Rasulullah menjawab, “jangan kalian lakukan kecuali membaca Al-Fatihah, karena tidak sah
shalat seseorang yang tidak membacanya.” Dikeluarkan dengan yang semisalnya
dari hadits Ubadah bin ash-Shamit. Abu Dawud : Kitabus Shalat bab (136) no (824), (1/326), an-Nasaa’I : Kitab
al-Irftitah bab (29) no (919), (1/479).
Pendapat ini dipegang oleh Imam Syafi’i
dan sekelompok ulama ahli hadist seperti Imam al-Bukhari dan yang lainnya. Mereka
berpandangan bahwa membaca al-Fatihah bagi imam, makmum dan yang sendiri adalah
wajib.
Pendapat Kedua
Makmum
(dalam shalat jama’ah) tidak wajib membaca al-Fatihah, karena bacaan imam telah
mencukupinya.
Berdasarkan sabda Rasulullah, “Barangsiapa memiliki imam, maka bacaan imam
adalah bacaanya juga.” (Dikeluarkan dari hadits Jabir : Ahmad . Ibnu Majah
: Kitab Iqamatis Shalat bab (3) no
(850), (1/463). Lafad yang disebutkan di atas adalah riwayat al-Baihaqi dalam Sunan-nya bab (265) no (2898), (2/2228).
Mereka berdalil denga firman Allah, “Dan apabila dibacakan al-Qur’an, maka
dengarkanlah baik-baik, dan perhatikanlah dengan tenang agar kamu mendapat
rahmat.” (QS. Al-A’raf :204).
Terkait dengan sisi pendalilan ayat
tersebut di atas, mereka berkata bahwa Allah telah memerintahkan agar kita diam
dan menyimak al-Qur’an di dalam shalat.

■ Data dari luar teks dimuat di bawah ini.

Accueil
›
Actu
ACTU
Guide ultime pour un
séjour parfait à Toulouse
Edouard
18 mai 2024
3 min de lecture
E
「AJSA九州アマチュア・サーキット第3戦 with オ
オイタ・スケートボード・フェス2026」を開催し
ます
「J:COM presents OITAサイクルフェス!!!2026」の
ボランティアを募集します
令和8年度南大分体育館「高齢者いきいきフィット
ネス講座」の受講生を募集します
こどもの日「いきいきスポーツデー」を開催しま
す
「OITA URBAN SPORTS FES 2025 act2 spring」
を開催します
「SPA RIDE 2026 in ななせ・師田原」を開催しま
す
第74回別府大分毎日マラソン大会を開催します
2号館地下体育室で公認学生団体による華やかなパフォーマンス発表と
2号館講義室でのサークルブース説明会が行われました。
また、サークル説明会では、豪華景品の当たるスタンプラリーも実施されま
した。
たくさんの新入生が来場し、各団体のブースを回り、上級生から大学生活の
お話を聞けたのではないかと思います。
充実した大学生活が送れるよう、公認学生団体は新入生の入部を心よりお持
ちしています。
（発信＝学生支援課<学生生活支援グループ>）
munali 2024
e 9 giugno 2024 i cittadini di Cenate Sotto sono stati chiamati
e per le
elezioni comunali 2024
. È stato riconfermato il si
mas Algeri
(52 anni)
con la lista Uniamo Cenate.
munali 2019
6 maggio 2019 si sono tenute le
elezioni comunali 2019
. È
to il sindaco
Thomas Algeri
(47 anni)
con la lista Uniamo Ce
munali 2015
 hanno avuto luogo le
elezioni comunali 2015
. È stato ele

Maknanya adalah, jika imam membaca,
makmum berkewajiban menyimak dan memasang telinga. Ayat ini menunjukkan bahwa
makmum tidak berkewajiban untuk membaca karena imam telah membaca untuk dirinya
dan untuk para makmumnya. Pendapat ini dipegang oleh Abu Hanifah dan Ahmad.
Pendapat Ketiga
Bahwa bacaan al-Fatihah diwajibkan bagi
makmum yang shalat sirriyah (imam
membacanya dengan lirih, tidak dengan suara keras seperti pada shalat dzuhur
dan ashar). Adapun pada shalat jahriyah
(imam membaca dengan suara keras seperti pada rekaat 1-2 shalat maghrib, isya’ dan subuh),
maka bacaan imam dianggap cukup dan
makmum berkewajiban memasang telinga dan menyimak bacaan imam.
Pendapat di atas dipegang oleh Imam Malik
dan pendapat yang dipilih oleh Syaikhul Islam, Ibnu Taimiyah serta sejumlah ulama
lainnya.
Mereka
mengatakan, dengan dalil-dalil yang ada
sesungguhnya dapat dikompromikan sebagai berikut :
Bahwa dalil-dalil yang mewajibkan membaca
al-Fatihah dibawa kepada shalat-shalat sirriyah.
Sedangkan dalil-dalil lainnya dan ayat al-Qur’an tersebut di atas diterapkan kepada
shalat-shalat yang jahriyah.
Pendapat
yang ketiga ini adalah pendapat yang adil. Insya Allah.